My friends no longer want to talk about politics or world news, or show me their cool new gadgets, or mention their toothaches and such. I miss the old ways. It helps a little when I tell them, believe it or not, I actually want to know your latest book or movie review. I’m tired of catching everyone up on medical news, but it’s upstream against a current of concern.

I would not compare my many loves. A few have surprised me with disclosures, like; I wish I could take your cancer, I’ve been ready to die for a while. I just never mention how miserable I am in this world. Wow! I didn’t see that one coming. For most, there’s a hop-scotch leap to self-reference; I wouldn’t have any treatment at all (or) I’d want someone, anyone but a family member, to pull the plug. But that’s just me.

And I didn’t even ask.

Now that I’m thinking about it all, what is this strange word: just? I’ve noticed there’s a kicker, usually a little speech – regular people suddenly showing a philosophical side I didn’t know was in them. The guy who fixes my car said: all our attachments and emotions can make us petty, secretive, or resentful. Humans can’t possibly be the endpoint of evolution. Just think, you’ll be free from the suffering human form. I wish he were my psychologist, since he threw that gem in for free, along with my oil change. I don’t know why I told my mechanic I was sick; I suppose I always sensed he was a mystic, plus we always find our way to the subject of keeping old cars running for years. There are plenty of people I don’t tell. I don’t want the flood.

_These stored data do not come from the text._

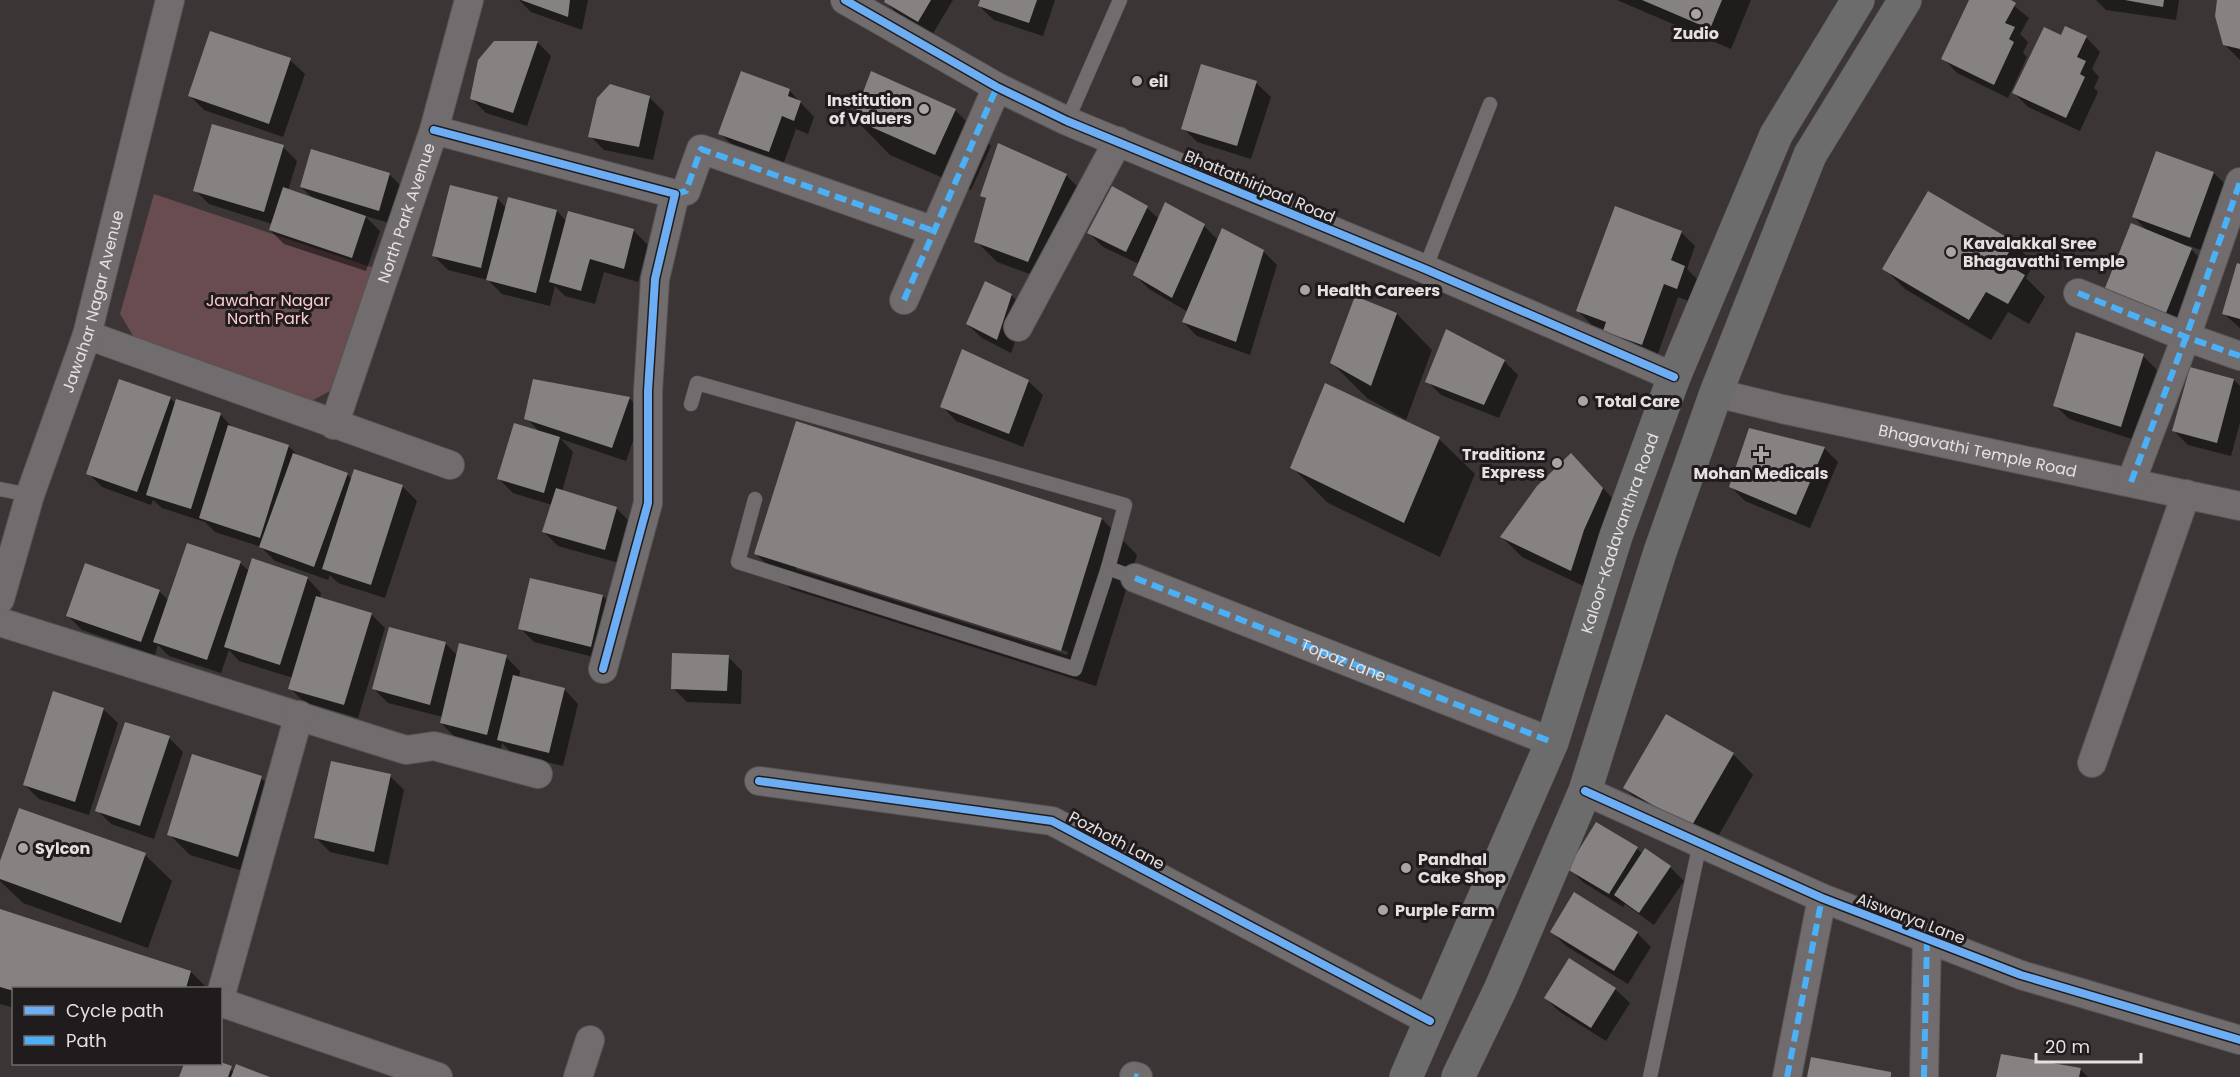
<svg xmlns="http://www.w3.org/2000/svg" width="2240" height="1077" viewBox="0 0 2240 1077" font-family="Poppins,sans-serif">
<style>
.green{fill:#694c4f}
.shadow{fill:#0007;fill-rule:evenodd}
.building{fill:#878282}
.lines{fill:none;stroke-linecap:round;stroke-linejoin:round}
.service-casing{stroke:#595455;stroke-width:15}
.minor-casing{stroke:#595455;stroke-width:30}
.secondary-casing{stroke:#595455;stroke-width:34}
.service{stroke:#716c6d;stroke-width:14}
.minor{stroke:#716c6d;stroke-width:28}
.secondary{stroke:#6d6c6d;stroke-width:33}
.quiet{stroke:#4cb0f7;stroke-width:6;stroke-dasharray:12 6;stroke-linecap:butt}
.cycleway-casing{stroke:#201c1d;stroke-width:11}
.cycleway{stroke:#6dadf4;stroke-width:8}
.poi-dot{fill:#aaa4a4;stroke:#201c1d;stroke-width:2}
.labels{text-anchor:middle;stroke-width:6;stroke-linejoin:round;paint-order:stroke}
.poi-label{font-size:16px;font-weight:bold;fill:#e6e0e0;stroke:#201c1d;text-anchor:start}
.street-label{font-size:16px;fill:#e6e0e0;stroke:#201c1d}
.park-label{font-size:16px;fill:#fdcace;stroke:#201c1d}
</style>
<rect width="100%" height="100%" fill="#3b3536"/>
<polygon class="green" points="154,194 377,269 337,387 308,403 135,339 120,314"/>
<g class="shadow">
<polygon points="519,0 588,0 582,30 531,12"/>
<polygon points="887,0 953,0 932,35 900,16 886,2"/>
<polygon points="981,0 1055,0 1043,36 994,20 979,6"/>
<polygon points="1617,0 1751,0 1731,49"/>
<polygon points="1971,0 2007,0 2029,18 2020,34 2028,42 2023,53 2027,57 2008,98 1957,73 1943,58"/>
<polygon points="2096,0 2179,0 2176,20 2106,10"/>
<polygon points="2218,0 2240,0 2240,60 2224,44"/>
<polygon points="2062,37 2086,37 2100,52 2092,69 2099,77 2094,88 2098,92 2080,131 2028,107 2014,93"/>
<polygon points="537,42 551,56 527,126 486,113 472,99"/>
<polygon points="290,60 305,74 283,137 204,110 190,96"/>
<polygon points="1256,83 1271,97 1251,159 1197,142 1183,128"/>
<polygon points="789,90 814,117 808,134 796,129 783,165 734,147 720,133"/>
<polygon points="650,98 664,112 653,160 604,150 590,136"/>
<polygon points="955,110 991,146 971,190 890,155 855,119"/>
<polygon points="283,147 297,161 288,191 314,199 301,187 389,174 403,188 393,224 365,216 380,231 366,271 284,244 270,230 272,224 209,204 195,190"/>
<polygon points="2214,173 2228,187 2204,251 2187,245 2206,264 2178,331 2119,307 2149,233 2134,217"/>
<polygon points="1066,175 1087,196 1049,281 997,262 976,241 987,200 981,195"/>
<polygon points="497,198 506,208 557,211 567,222 634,231 648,245 638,282 604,272 595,304 565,296 555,286 550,306 502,294 488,280 448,270 434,256"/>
<polygon points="1147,208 1159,219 1204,226 1218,240 1263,251 1277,265 1250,355 1197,336 1183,322 1188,312 1149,289 1135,275 1139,264 1103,247 1089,233"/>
<polygon points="1681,232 1695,246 1687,269 1699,281 1691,302 1678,297 1656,359 1619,344 1605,330 1592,325 1578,311"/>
<polygon points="2014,243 2034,264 2026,278 2045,297 2029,324 2008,312 1991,340 1905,289 1884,268"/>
<polygon points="2240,265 2240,328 2224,314"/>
<polygon points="1011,295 1026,310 1011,353 982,338 967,324"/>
<polygon points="1356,298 1397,314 1432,350 1406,420 1367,398 1332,363"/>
<polygon points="2143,356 2157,370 2135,440 2069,419 2055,405"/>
<polygon points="1504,361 1518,375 1499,418 1441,395 1427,381"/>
<polygon points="2234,380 2240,386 2240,423 2231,456 2188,445 2174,431"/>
<polygon points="1028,381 1043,395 1023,447 956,421 942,406"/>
<polygon points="170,398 176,404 220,414 234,429 288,446 300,457 347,474 352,480 402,486 417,501 385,598 338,583 330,575 328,580 275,561 261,547 215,532 205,522 162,508 153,500 151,505 102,487 88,473"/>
<polygon points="629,398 643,412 626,461 561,439 573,452 562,492 616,508 630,522 619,563 558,546 544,532 552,505 513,493 499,479 540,432 526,418"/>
<polygon points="1439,439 1475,474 1440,557 1328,503 1292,467"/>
<polygon points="1824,448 1838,462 1810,528 1745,501 1731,487"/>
<polygon points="1592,476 1623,510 1592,590 1522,557 1502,537"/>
<path d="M 1102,519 L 1137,555 L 1096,686 L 791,589 L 756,554 ZM 796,566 L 1068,652 L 1067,655 L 796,569 Z"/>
<polygon points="240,563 249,571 307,578 321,593 320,598 371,614 385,628 358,718 304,702 290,688 293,678 239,661 229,650 221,673 169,656 158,645 155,655 82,630 68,616 159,591 169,601"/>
<polygon points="531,580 603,596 617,611 605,660 534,642 520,628"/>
<polygon points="445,643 458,656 506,657 520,671 519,678 564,689 578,704 563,766 513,754 502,743 501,749 455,737 441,723 443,717 388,703 374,689"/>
<polygon points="728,657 742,671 741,704 687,702 673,688"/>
<polygon points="103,709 118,723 89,815 39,799 25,785"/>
<polygon points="169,738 183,752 154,839 111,824 97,810"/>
<polygon points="1733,754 1753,775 1712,847 1646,809 1625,788"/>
<polygon points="390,776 404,790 388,865 330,852 316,838"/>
<polygon points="261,778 282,798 259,876 190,855 169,834"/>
<polygon points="1637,849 1643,854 1670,867 1684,881 1654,925 1625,904 1623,907 1583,882 1569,868"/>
<polygon points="145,855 172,881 148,948 23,903 0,881 0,865"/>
<polygon points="0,910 191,972 207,988 14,988 14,1008 0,1004"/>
<polygon points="1552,932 1637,933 1651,947 1628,984 1566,946"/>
<polygon points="1569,960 1615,989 1630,1003 1606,1041 1560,1012 1545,998"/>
<polygon points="183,1064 219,1064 235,1072 267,1077 180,1077 185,1064"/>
<polygon points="2080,1069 2088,1077 1997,1077"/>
</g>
<g class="building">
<polygon points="521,0 570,0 568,17"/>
<polygon points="885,0 931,0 918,22 884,2"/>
<polygon points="980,0 1037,0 1029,23 978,6"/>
<polygon points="1642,0 1722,0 1710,29"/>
<polygon points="1969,0 2011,0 2016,3 2005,23 2015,27 2009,39 2014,42 1994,85 1941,59"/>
<polygon points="2125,0 2164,0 2163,7"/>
<polygon points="2217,0 2240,0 2240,49 2223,45 2215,16"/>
<polygon points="2065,26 2087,36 2077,57 2086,61 2080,74 2085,77 2066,118 2012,93 2044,27 2061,35"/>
<polygon points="210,31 291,58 269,124 188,96"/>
<polygon points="494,41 538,41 513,113 470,99 478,60"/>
<polygon points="1201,64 1257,81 1237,146 1181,129"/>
<polygon points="741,71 790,89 788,96 801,101 794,121 782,116 769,152 718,134"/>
<polygon points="871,71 956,109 935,155 853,119"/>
<polygon points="610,84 650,96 639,147 588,137 597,98"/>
<polygon points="212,124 284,145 264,212 193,191"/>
<polygon points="998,143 1067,174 1028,262 974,242 986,198 980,196"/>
<polygon points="311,149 390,173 379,211 300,187"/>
<polygon points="2156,151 2214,172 2190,238 2132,217"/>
<polygon points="450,185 498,197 481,268 432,256"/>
<polygon points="1112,186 1148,206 1126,252 1087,233"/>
<polygon points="283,187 366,216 352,258 269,230"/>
<polygon points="1928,191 2015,242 2003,262 2025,275 2008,304 1986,292 1969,320 1882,269"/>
<polygon points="508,197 557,210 536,293 486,280"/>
<polygon points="1165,202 1205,224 1172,298 1133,275"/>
<polygon points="1615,206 1682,231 1671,260 1685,266 1677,289 1664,284 1642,345 1603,331 1606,322 1576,311"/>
<polygon points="568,211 634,229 624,269 590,259 581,291 549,282"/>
<polygon points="2131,223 2192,248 2164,318 2103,293"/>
<polygon points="1222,228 1264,250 1236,342 1182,322"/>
<polygon points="2237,263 2240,264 2240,319 2222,314"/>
<polygon points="985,281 1012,294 997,340 966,324"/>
<polygon points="1355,296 1397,313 1371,386 1330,363"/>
<polygon points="1446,329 1505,360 1484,405 1425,382"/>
<polygon points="2076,332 2144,354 2121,427 2053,406"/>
<polygon points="962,349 1029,380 1009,434 940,407"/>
<polygon points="2190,367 2234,379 2217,443 2172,431"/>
<polygon points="119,379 171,397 137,492 86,474"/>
<polygon points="533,379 630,397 612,448 524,419"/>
<polygon points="1325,383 1440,437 1404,523 1290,468"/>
<polygon points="176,399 221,413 191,509 146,495"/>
<polygon points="796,421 1102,518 1061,651 754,554"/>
<polygon points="514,423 560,437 544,493 497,479"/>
<polygon points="228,425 289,445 260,538 199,518"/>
<polygon points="1749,428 1825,447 1796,515 1729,487"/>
<polygon points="293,453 348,473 314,567 259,547"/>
<polygon points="1571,453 1603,488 1584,530 1571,571 1500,537 1537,486"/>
<polygon points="354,469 403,485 371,585 322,569"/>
<polygon points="556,488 617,507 605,550 542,532"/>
<polygon points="187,543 241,561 207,660 153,642"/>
<polygon points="252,558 308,577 280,665 224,647"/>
<polygon points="85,563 160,590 141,642 66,616"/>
<polygon points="530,578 603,595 591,647 518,629"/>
<polygon points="316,596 372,613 344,705 288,689"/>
<polygon points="389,627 446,642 430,705 372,689"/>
<polygon points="459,643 507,655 487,735 440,723"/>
<polygon points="672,653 729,655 727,691 671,689"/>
<polygon points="513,675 565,688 549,753 497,740"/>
<polygon points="53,691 104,708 75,802 23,785"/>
<polygon points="1666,714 1734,753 1691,827 1623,788"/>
<polygon points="125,722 170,736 140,826 95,811"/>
<polygon points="192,754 262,776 238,857 167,835"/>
<polygon points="331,761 391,774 374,852 314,838"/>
<polygon points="19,808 146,853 121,923 0,879 0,861"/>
<polygon points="1596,822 1638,847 1609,894 1567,869"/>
<polygon points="1645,848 1671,866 1639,913 1614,895"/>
<polygon points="1574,892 1638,932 1614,971 1550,932"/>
<polygon points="0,909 191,971 186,988 14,988 14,991 0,987"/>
<polygon points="1569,958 1616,988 1591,1028 1544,998"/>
<polygon points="2001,1054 2081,1068 2079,1077 1996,1077"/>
<polygon points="1811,1057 1891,1072 1891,1077 1807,1077"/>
<polygon points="220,1062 232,1066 228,1077 179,1077 184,1064"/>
<polygon points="236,1064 270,1077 231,1077"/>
</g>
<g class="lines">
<g class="service-casing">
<g id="service">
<polyline points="1067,121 1120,0"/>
<polyline points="1425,269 1490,104"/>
<polyline points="691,404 697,383 1125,505 1108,568 1135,578"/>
<polyline points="0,489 30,495"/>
<polyline points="755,499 738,562 1075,669 1108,568"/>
<polyline points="1650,1077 1700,843"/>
</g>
</g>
<g class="minor-casing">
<g id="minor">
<polyline points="845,0 997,87 1067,121 1425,269 1674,377"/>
<polyline points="434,130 675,194 655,279 648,391 648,503 603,669"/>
<polyline points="675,194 686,191 701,149 934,231"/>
<polyline points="2078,293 2186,337 2240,356"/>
<polyline points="904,300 997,87"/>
<polyline points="1018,327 1118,141"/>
<polyline points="87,335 450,465"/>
<path id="s1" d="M 1716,393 L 1782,409 L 2240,506"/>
<path id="s2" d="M 334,425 L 434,130 L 469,0"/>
<polyline points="2131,482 2186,337 2240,182"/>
<polyline points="1135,578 1552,742"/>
<path id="s3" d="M 0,599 L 30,495 L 87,335 L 170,0"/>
<polyline points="0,622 406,750 434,746 538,774"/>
<polyline points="2092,763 2186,494"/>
<polyline points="759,781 1052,821 1430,1021"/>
<polyline points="1585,791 1822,898 2021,975 2240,1040"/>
<polyline points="220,998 299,715"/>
<polyline points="220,1002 438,1077"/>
<polyline points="1134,1076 1138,1077"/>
<polyline points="578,1077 590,1040"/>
<polyline points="1787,1077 1822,898"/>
<polyline points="1924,1077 1927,939"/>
</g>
</g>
<g class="secondary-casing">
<g id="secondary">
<path id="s4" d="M 1406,1077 L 1552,742 L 1616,536 L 1674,377 L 1776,135 L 1858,0"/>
<polyline points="1458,1077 1500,990 1585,791 1660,552 1716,393 1810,155 1905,0"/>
</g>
</g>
<use href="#service" class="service"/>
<use href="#minor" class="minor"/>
<use href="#secondary" class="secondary"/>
<g class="quiet">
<polyline points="675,194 686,191 701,149 934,231"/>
<polyline points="2078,293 2186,337 2240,356"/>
<polyline points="904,300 997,87"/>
<polyline points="2131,482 2186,337 2240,182"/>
<path id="s5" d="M 1135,578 L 1552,742"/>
<polyline points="1134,1076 1138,1077"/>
<polyline points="1787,1077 1822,898"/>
<polyline points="1924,1077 1927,939"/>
</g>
<g class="cycleway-casing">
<g id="cycleway">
<polyline points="845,0 997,87 1067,121 1425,269 1674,377"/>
<polyline points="434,130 675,194 655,279 648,391 648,503 603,669"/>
<polyline points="759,781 1052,821 1430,1021"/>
<polyline points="1585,791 1822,898 2021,975 2240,1040"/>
</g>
</g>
<use href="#cycleway" class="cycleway"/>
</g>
<g class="poi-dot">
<circle cx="1696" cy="14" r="6"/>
<circle cx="1137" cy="81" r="6"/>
<circle cx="924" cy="109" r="6"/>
<circle cx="1951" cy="252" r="6"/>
<circle cx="1305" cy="290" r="6"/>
<circle cx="1583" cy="401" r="6"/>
<path d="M1758 445h6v6h6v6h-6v6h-6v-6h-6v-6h6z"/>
<circle cx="1557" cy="463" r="6"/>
<circle cx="23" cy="848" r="6"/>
<circle cx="1406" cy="868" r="6"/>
<circle cx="1383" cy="910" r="6"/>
</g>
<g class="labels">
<g class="poi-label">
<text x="1696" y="39" text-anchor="middle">Zudio</text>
<text x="1149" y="87">eil</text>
<text x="912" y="106" text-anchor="end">Institution<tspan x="912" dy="18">of Valuers</tspan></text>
<text x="1963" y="249">Kavalakkal Sree<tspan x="1963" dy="18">Bhagavathi Temple</tspan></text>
<text x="1317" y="296">Health Careers</text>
<text x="1595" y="407">Total Care</text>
<text x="1545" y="460" text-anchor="end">Traditionz<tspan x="1545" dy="18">Express</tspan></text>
<text x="1761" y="479" text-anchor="middle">Mohan Medicals</text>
<text x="35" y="854">Sylcon</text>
<text x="1418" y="865">Pandhal<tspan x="1418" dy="18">Cake Shop</tspan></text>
<text x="1395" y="916">Purple Farm</text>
</g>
<g class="street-label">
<text transform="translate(1260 186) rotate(23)" y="6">Bhattathiripad Road</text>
<text dy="6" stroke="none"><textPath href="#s2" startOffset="224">North Park Avenue</textPath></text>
<text dy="6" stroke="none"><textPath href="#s3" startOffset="312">Jawahar Nagar Avenue</textPath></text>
<text dy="6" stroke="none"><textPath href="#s1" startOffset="268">Bhagavathi Temple Road</textPath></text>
<text dy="6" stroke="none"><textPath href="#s4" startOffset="585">Kaloor-Kadavanthra Road</textPath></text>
<text dy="6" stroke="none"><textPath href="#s5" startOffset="224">Topaz Lane</textPath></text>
<text transform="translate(1117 840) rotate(28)" y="6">Pozhoth Lane</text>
<text transform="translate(1911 918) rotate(21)" y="6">Aiswarya Lane</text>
</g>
<g class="park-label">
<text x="268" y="306">Jawahar Nagar<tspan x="268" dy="18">North Park</tspan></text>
</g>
</g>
<rect x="12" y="987" width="210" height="78" fill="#201c1d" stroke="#6f6a6b" stroke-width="1.5"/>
<rect x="24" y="1006" width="30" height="9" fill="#6dadf4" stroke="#6f6a6b" stroke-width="1.5"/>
<text x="66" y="1017" font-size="18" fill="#e6e0e0">Cycle path</text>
<rect x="24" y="1036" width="30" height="9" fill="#4cb0f7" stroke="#6f6a6b" stroke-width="1.5"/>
<text x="66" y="1047" font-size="18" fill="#e6e0e0">Path</text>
<path d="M2036 1053v9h105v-9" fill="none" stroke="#e6e0e0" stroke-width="3"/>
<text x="2045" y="1053" font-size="18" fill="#e6e0e0" stroke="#201c1d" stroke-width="4.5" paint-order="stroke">20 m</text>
</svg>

Now that I have cancer, I see other shifts in the language of friends. Suddenly it’s our lives, no longer your life. I admit, I like the plain version best; I’m so sorry you’re ill. I think it’s the best genuine sentiment of all time.

When you tell someone you have cancer, it’s like a trump card. The first reaction is the loss of breath and a hand to the heart, followed by a gigantic pause. Soon, it gets silly. I end up apologizing for having cancer and my friend apologizing for feeling helpless. Everyone is genuinely sorry. The caring comes through in voice and respectful silence. It’s enough, really. There will be no report card.

My response lately is to give friends advice on living. After all, I’ve got automatic credibility. I’ll say something like; any one of us could be hit by a bus this very day. I’m trying to enjoy the time I still have: that’s my motto. The friend is relieved, and agrees with gusto. Then I ask myself, why do I mention a bus and I never seem to mention a stroke or heart attack? I could have said, you could be hit by a bus, not me, thank God. But of course I don’t.

I don’t like the envy of thinking a less deserving person might live to be a hundred. So I fall back on the thought we’re in this life together in this moment. It’s all we have with certainty. Too many friends have already had a stroke or a heart attack, so these are off the menu of catastrophic reminders. It’s universal, this we business, also the I/thou split. Now look who’s getting philosophical.

I’ve also been known to offer the cheerful thought about the sun exploding. It’s weirdly tempting to remind friends the sun might have just exploded and it’ll take eight minutes and twenty seconds for the ultimate incineration. Meantime, we’re enjoying a great cup of coffee and should really savor it. It might be the last savoring moment we get. This brings total agreement for one millisecond, followed by a long look at the pavement.

Why can’t we simply sustain a sense of wonder until the very end? I don’t know. That’s what I’m trying for. Everyone agrees in principle. I’m settling for honesty and awkwardness.

I leave it to the next generation to ponder. A surprising number of my non-religious friends are confident that the great recycling of energy is benevolent, magnificent, and that infinite consciousness awaits. I’m still a little fuzzy on the infinite part. Must be the pain meds. My religious friends are sure everything will be revealed according to their faith, and I’ll be delivered from fear and suffering. All I know is every healing wish and prayer brings a kind of symmetry, like wings of a butterfly as it leaves the yard, over the fence, short in days, searching.